• **ABOUT THIS EXERCISE**:
Everything from the line containing "roll_deg: +1.3" to the end of the material, both ends included, should be repeated exactly; please give only those lines.

• **SUPPLIED ENTRIES**:

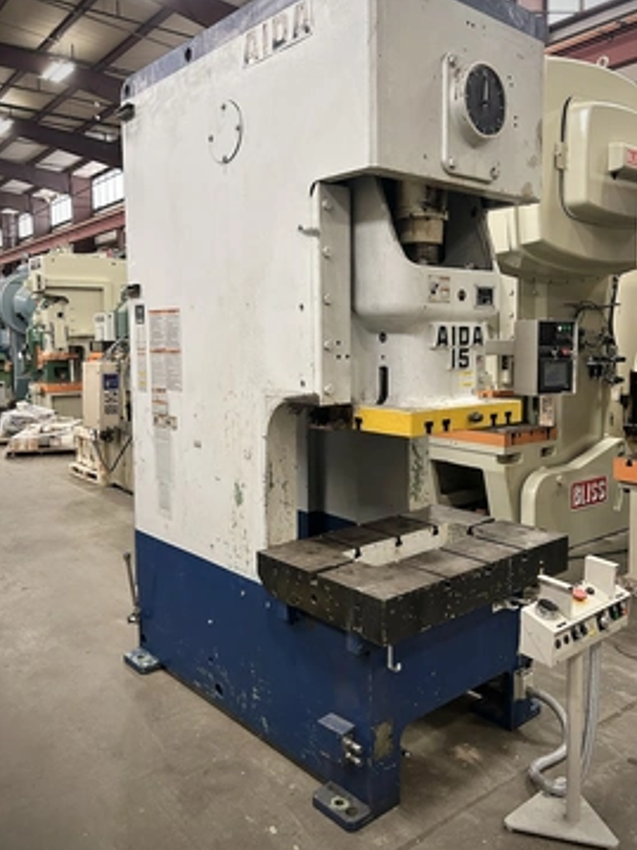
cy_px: 391
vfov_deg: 61.6
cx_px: 348
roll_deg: +1.3
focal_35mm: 29
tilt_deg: -4.1
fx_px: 712
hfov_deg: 48.1
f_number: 1.5
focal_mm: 5.7
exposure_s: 1/60
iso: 250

• **YOUR SOLUTION**:
roll_deg: +1.3
focal_35mm: 29
tilt_deg: -4.1
fx_px: 712
hfov_deg: 48.1
f_number: 1.5
focal_mm: 5.7
exposure_s: 1/60
iso: 250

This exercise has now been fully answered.